After the music begins, the cell phones light up once they've been accessed. It starts with just a few blinking screens, but by the end, more and more light up to fit the musical crescendo.

'Organs are digital'

Head organist Winfried Bönig then returns for a round of improvisation at the keys and pedals. With a digital interface, he can steer the 380 smart phones on hand. The organ sends color signals to the devices, which light up the cathedral in response.

Communication between the organ and computers is possible thanks to technology that has been around in music since 1982: a MIDI interface. With it, commands can be sent from the computer to the organ.

Interior view of the Cologne Cathedral
The cathedral is famed for its stained glass and cavernous structureImage: picture-alliance/dpa

"The organ is better suited to this than other instruments," explained Gregor Schwellenbach. "With piano, it's all about how you play the keys. But with an organ, it's not the key that creates the sound, but the pipe. The keys just give information about which pipe is to be used. So it doesn't matter whether a person is playing the organ or a laptop."

Schwellenbach adds that he's often had to explain that organs are essentially digital instruments - without electricity and in use for centuries. Organ pipes, he explains, only know two commands: yes and no, one and zero. "As such, it's as if the MIDI system were made for the organ."

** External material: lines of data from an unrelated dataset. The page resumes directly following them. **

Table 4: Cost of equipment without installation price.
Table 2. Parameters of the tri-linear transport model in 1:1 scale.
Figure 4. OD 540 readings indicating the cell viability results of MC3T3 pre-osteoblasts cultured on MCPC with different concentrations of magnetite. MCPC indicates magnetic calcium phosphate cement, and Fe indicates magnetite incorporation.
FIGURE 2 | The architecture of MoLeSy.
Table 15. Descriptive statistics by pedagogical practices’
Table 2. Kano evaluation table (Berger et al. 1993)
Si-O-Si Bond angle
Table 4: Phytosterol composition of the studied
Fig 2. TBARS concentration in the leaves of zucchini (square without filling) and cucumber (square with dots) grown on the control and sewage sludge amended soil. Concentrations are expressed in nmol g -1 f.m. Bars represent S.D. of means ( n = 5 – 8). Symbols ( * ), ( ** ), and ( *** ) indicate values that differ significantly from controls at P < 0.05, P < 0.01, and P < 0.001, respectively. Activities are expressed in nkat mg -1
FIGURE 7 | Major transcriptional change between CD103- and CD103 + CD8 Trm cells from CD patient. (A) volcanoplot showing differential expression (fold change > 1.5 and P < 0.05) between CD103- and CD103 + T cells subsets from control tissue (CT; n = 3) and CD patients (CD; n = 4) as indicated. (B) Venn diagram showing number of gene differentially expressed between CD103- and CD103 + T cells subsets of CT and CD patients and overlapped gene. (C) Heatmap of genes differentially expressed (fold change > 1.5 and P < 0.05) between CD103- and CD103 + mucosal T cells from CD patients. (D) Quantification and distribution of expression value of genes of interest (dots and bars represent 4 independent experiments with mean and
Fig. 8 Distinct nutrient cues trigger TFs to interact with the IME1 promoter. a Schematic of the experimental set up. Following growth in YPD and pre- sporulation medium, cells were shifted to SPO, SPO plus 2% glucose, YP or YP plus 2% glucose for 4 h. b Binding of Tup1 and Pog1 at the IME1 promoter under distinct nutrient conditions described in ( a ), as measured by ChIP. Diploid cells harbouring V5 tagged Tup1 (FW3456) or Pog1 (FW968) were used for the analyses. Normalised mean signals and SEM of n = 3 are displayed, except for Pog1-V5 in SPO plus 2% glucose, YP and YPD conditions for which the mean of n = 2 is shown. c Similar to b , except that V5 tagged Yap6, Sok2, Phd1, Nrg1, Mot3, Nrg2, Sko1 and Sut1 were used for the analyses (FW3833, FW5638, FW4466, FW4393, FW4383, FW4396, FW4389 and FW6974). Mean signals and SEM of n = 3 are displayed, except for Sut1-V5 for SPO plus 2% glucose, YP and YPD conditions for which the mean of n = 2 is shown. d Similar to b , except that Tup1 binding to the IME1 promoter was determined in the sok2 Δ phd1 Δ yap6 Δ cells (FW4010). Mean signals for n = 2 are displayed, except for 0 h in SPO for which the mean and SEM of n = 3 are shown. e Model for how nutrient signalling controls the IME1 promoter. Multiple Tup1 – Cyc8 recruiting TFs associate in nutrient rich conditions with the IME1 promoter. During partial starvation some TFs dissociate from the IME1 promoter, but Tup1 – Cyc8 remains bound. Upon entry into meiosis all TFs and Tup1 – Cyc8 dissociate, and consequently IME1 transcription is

By the end, the mood in the audience is mixed. One attendee says the music isn't very impressive. "But technically, it's pretty crazy. You can't just sit down on a weekend and write software like that."

For his part, Gregor Schwellenbach is pleased, saying, "I'll probably never do such a technologically complex thing in my life, no matter what kinds of crazy compositions I come up with."

The technology functioned without a hitch - at least on the digital end. The Cologne Cathedral's organ had a hiccup ahead of the third act - the system required a "restart" of sorts.